Joseph received his PhD in music composition and theory from Brandeis University. His dissertation paper examined the transformation of motive, tempo, and the symphonic genre in Thomas Adès’s Tevot, contextualizing it with Heraclitian philosophy and Sibelius’s Seventh Symphony. Other research interests include musical gestalt theory, 18th-century continuo and partimenti practice, and algorithmic composition.

But his time at Brandeis wasn’t all musical gestalt theory, 18th-century partimenti, and close analyses of great music. Joseph’s mentors David Rakowski, Yu-Hui Chang, and Marty Boykan worked hard to put students on high alert for the aesthetic hang-ups that tie most composers in knots. They taught Joseph to think twice about beliefs such as “bass-treble functions are passé” and “improvisation is not composition.” Once he started questioning academia’s “common knowledge,” Joseph started looking closer at the way composers are taught. He noticed a lot of rules, systems, and iconoclasm, but very few thorough explanations for how to create compelling music.

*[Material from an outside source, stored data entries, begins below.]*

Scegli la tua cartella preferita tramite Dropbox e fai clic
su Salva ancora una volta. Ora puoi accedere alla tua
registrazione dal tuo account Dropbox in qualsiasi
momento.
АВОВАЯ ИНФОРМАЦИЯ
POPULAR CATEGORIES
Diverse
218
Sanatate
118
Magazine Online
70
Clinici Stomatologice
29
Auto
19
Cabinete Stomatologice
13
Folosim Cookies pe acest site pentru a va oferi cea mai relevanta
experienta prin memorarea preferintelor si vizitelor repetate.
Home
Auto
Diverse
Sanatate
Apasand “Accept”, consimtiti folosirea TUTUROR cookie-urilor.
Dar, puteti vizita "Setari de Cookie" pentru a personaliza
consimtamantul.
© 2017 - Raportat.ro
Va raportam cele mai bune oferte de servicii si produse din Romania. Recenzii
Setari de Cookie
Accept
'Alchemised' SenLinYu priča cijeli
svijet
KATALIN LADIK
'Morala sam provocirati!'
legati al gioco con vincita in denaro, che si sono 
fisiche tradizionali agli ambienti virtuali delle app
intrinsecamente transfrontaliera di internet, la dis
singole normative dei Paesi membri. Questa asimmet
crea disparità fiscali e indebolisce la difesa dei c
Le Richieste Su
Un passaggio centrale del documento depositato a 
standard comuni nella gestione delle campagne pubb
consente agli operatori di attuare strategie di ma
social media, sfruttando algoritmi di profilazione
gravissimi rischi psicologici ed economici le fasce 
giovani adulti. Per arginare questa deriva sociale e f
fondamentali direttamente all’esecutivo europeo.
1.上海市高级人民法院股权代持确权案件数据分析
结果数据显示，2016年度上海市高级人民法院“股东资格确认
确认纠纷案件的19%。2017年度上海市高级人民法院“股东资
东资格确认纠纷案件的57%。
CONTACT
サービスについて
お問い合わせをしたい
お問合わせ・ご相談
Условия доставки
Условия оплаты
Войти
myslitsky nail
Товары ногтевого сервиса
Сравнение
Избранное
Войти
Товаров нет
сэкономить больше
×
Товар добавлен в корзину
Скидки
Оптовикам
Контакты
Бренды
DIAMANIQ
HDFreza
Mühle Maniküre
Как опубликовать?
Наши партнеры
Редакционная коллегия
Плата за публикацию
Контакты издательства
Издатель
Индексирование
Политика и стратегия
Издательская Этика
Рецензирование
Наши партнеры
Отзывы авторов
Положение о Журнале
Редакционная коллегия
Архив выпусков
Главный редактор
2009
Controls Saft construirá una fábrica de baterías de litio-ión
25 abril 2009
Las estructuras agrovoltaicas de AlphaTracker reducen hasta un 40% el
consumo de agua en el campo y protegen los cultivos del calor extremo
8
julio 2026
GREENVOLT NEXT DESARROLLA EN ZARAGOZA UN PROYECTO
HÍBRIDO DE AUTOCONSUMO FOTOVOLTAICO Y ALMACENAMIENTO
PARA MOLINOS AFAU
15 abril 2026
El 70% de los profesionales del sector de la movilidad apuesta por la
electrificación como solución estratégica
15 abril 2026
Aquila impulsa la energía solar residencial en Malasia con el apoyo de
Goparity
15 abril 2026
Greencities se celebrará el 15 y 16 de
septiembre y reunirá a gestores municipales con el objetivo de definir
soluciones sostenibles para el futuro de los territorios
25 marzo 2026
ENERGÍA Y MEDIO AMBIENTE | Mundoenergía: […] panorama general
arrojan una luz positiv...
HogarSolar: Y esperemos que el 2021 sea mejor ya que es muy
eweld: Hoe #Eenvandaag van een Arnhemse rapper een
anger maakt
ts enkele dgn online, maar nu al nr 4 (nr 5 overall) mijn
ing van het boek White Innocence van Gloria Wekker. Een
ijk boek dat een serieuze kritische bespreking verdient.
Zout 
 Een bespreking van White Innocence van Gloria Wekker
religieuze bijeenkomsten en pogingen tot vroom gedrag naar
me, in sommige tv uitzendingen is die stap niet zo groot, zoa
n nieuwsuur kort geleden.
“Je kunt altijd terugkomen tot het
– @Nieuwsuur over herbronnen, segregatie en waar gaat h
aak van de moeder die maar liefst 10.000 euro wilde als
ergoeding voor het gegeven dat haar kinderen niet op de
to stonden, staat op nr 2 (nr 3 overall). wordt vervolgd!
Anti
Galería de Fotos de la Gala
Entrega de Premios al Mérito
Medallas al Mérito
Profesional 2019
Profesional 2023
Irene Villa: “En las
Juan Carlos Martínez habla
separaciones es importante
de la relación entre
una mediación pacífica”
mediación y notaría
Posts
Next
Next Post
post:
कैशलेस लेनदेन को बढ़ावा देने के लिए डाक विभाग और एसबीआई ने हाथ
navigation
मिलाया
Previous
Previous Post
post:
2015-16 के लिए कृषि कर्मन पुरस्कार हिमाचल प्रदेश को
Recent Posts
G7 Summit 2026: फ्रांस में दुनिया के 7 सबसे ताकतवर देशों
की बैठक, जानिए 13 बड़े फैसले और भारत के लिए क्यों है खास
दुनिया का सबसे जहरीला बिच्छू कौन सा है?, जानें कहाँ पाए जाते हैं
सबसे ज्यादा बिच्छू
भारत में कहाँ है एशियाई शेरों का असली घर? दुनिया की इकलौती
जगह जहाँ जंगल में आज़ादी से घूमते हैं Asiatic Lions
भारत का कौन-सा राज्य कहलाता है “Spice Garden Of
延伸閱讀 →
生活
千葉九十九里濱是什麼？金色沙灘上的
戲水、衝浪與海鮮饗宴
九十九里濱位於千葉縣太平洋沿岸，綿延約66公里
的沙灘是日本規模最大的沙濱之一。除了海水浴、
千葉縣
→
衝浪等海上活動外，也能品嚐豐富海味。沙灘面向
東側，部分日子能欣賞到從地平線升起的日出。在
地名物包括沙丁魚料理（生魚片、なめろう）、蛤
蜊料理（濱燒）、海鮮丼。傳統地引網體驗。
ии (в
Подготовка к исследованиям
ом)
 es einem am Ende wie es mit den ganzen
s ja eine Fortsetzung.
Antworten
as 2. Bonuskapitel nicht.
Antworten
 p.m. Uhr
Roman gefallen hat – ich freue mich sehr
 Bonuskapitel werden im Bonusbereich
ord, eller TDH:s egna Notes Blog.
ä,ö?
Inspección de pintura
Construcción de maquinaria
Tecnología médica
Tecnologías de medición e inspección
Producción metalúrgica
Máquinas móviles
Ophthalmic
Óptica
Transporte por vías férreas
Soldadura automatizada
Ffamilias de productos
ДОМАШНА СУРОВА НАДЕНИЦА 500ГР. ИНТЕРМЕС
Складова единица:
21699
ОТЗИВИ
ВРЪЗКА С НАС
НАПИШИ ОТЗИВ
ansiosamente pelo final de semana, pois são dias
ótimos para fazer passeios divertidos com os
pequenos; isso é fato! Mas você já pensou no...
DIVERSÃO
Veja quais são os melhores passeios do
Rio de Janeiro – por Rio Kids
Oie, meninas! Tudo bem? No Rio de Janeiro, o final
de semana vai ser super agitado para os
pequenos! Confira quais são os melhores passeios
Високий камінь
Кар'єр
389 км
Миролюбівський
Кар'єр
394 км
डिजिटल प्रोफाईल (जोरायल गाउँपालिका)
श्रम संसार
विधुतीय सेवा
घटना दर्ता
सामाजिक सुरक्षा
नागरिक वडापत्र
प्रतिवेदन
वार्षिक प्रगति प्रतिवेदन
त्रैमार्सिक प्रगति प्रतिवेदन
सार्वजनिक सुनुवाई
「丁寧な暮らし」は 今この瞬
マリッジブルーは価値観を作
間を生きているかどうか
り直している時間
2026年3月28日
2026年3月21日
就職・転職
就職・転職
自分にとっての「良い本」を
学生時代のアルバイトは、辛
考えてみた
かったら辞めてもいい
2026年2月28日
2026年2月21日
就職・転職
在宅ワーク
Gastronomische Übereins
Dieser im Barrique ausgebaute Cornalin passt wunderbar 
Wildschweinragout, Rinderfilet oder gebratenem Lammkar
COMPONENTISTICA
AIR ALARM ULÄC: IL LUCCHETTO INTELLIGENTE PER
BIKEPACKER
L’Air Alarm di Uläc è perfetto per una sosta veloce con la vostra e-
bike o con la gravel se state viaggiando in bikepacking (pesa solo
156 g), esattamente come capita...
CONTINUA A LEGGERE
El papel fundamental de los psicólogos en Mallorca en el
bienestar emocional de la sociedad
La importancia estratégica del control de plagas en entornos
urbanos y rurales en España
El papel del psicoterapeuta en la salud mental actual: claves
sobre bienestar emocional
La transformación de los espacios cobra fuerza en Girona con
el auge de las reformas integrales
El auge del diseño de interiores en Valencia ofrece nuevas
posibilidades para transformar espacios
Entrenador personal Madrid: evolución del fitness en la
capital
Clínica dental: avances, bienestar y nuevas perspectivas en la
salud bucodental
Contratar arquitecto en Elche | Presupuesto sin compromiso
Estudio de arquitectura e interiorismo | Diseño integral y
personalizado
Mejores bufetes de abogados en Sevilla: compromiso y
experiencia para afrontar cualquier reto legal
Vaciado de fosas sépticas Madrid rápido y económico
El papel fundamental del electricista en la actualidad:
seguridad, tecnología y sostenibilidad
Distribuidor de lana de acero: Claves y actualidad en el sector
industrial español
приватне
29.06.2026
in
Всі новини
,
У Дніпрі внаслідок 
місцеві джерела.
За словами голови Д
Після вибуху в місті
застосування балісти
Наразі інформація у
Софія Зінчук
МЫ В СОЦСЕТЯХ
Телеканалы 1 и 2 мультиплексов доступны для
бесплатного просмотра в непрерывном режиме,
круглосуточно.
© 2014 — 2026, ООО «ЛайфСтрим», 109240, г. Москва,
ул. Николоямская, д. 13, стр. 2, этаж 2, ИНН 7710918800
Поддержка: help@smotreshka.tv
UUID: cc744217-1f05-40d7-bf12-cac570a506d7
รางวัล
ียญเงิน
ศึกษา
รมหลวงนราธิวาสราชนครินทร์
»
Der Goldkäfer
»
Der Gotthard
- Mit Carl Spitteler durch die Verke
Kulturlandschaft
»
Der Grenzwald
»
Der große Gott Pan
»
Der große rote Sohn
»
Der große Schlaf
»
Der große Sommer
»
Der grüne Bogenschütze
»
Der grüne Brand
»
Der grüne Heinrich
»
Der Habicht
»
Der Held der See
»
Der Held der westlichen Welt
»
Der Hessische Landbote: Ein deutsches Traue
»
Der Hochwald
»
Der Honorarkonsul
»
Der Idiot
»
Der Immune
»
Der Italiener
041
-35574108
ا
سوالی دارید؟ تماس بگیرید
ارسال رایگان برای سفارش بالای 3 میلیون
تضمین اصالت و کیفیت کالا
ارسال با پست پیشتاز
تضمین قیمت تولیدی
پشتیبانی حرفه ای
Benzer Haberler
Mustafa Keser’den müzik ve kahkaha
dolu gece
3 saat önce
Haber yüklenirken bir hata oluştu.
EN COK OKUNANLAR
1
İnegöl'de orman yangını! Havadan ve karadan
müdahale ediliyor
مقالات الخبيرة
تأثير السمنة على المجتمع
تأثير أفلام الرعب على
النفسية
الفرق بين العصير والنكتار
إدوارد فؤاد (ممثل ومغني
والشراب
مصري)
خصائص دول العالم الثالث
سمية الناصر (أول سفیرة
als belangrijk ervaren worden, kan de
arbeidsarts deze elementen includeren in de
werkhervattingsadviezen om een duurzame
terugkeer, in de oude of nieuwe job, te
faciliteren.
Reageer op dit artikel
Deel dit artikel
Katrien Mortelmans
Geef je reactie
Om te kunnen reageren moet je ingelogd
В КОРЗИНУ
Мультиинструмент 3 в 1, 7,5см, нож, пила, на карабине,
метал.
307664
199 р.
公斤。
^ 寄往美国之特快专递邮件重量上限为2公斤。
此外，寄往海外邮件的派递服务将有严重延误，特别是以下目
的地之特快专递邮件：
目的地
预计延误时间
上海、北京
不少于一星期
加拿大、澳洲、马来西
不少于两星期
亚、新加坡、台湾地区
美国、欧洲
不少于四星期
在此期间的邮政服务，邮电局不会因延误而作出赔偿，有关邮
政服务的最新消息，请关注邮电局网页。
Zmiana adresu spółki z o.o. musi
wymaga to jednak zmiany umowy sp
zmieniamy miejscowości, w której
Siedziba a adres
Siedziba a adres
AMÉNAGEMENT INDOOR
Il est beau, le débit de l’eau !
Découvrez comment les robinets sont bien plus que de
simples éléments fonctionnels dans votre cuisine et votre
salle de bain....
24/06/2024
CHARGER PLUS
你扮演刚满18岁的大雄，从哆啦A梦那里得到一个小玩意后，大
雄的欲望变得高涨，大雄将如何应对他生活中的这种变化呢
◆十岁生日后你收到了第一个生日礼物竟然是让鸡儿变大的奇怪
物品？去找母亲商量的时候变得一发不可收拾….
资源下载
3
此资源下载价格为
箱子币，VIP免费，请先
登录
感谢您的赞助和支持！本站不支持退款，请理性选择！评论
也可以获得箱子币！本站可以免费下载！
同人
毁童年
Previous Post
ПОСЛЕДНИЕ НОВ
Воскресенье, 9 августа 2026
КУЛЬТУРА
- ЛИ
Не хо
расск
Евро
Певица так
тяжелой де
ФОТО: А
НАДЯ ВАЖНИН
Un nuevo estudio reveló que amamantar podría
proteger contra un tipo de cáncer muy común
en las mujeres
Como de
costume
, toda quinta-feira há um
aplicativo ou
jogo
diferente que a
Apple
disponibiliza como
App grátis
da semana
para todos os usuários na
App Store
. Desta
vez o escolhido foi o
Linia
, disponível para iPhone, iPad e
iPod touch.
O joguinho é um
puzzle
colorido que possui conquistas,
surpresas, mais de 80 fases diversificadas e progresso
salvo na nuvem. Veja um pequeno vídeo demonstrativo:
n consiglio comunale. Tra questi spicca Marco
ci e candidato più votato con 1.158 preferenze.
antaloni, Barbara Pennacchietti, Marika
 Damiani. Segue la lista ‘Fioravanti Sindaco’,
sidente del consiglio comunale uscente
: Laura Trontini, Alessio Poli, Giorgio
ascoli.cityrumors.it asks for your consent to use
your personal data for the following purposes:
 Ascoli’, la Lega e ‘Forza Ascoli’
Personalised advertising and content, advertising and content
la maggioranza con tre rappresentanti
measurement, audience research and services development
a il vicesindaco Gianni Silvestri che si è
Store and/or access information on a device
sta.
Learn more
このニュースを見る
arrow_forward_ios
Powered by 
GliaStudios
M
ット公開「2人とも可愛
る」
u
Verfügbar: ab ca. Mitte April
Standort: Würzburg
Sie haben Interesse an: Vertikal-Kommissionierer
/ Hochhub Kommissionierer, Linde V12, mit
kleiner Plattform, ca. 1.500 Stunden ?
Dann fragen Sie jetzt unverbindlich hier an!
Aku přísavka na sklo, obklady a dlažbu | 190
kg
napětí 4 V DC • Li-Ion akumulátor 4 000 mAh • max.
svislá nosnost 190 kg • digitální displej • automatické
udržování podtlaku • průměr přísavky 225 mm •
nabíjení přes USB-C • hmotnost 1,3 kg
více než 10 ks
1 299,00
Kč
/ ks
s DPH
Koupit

Eventually, he created a new framework for composing that yields imaginative and effective music with less stress, and channeled his ideas into creating The Wizarding School for Composers, an online course designed to help composers develop their artistic voice and create meaningful musical experiences.

In addition to his Wizarding School for Composers, Dr. Sowa has taught at Northeastern University, Tufts University, Brandeis University, and Brigham Young University. His courses include standard composition, music theory, and aural skills—plus classes such as “Star Wars: How Long Ago? How Far Away?” Joseph is looking forward to the day when he can finally start work on his dream composition—a large-scale work for tuba ensemble.